Researchers used the latest generation electron microscopes at the Monash Ramaciotti Centre for Cryo-Electron Microscopy to image at the molecular level – for the first time – the changes that take place in superbugs that have become resistant to the most modern antibiotics.

Examining bacterial samples of antibiotic-resistant Staphylococcus aureus or ‘Golden Staph’ taken from a hospital patient, they compared data of a non-resistant strain with their counterparts overseas. These included Shashi Bhushan from NTU, and Zohar Eyaland Nobel Laureate, Professor Ada Yonath from the Weizmann Institute who won the Nobel Prize for Chemistry in 2009.

“Using the combined data we could rationalise how the bacteria escapes drug treatment by a really important hospital antibiotic and describe in molecular detail how it becomes like a superbug,” said Monash BDI scientist and lead researcher Dr Matthew Belousoff.

“The bacteria mutates or evolves to change the shape of the molecule to which the antibiotic would bind so the drug can no longer fit there,” Dr Belousoff said.

“Knowing what your enemy is doing is the first step to the next phase of new drug design,” he said.

“We’ve developed a technique that others can use that might help us speed up the arms race of antibiotic development.”

Dr Belousoff said Monash BDI researchers are now using this new tool to investigate other drug-resistant bacteria.

The research, involving the expertise of Monash microscopist Dr Mazdak Radjainia and mentoring of Professor Trevor Lithgow, was supported by the Australian National Health and Medical Research Council (NHMRC).

Read the full paper titled Structural basis for linezolid binding site rearrangement in the Staphylococcus aureus ribosome

The protein making machine from Golden Staph, the bacterial ribosome (Main picture). It is this nano-machine that evolves to escape treatment by antibiotics, which are small chemicals that have the ability to turn this machine off, by literally throwing a spanner in the works (inlay picture)
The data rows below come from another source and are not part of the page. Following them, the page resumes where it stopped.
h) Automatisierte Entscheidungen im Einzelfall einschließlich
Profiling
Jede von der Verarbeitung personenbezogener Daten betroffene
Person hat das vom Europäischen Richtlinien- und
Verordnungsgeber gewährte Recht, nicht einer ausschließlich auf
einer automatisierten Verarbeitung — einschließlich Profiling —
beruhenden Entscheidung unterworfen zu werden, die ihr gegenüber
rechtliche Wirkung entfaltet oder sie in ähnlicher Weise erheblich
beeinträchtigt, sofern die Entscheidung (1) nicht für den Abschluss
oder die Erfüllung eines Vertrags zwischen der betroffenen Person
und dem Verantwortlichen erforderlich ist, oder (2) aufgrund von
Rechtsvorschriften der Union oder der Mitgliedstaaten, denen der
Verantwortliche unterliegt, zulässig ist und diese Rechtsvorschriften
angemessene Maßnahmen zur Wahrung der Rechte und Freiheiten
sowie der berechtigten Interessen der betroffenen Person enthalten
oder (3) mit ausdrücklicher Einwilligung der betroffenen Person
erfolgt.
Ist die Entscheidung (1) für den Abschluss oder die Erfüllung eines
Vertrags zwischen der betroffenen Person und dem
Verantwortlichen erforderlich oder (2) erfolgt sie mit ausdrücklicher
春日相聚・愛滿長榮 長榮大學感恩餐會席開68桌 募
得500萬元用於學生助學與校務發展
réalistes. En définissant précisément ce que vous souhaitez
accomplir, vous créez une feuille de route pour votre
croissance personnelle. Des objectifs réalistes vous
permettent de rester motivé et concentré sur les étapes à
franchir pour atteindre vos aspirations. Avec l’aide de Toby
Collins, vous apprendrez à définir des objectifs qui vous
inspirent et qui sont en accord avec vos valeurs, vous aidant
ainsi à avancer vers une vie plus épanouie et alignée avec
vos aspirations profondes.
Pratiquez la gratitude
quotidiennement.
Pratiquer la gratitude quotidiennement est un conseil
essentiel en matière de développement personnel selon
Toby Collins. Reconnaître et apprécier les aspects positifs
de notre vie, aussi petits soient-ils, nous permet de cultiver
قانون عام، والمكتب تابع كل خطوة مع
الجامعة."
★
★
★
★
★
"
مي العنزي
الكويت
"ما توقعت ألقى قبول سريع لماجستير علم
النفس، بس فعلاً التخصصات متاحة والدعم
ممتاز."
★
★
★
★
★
Caption - The protein-making machine from Golden Staph, the bacterial ribosome (Main picture). It is this nano-machine that evolves to escape treatment by antibiotics, which are small chemicals that have the ability to turn this machine off, by literally throwing a spanner in the works (inlay picture)


Background information

The World Health Organisation has warned that new antibiotics were urgently needed to counter the growing threat of superbugs. It predicted that deaths from antimicrobial resistance could rise to 10 million by 2050, surpassing the total deaths caused by cancer and diabetes combined. If antibiotics lose their effectiveness, surgery and even treatment of wounds could become life-threatening.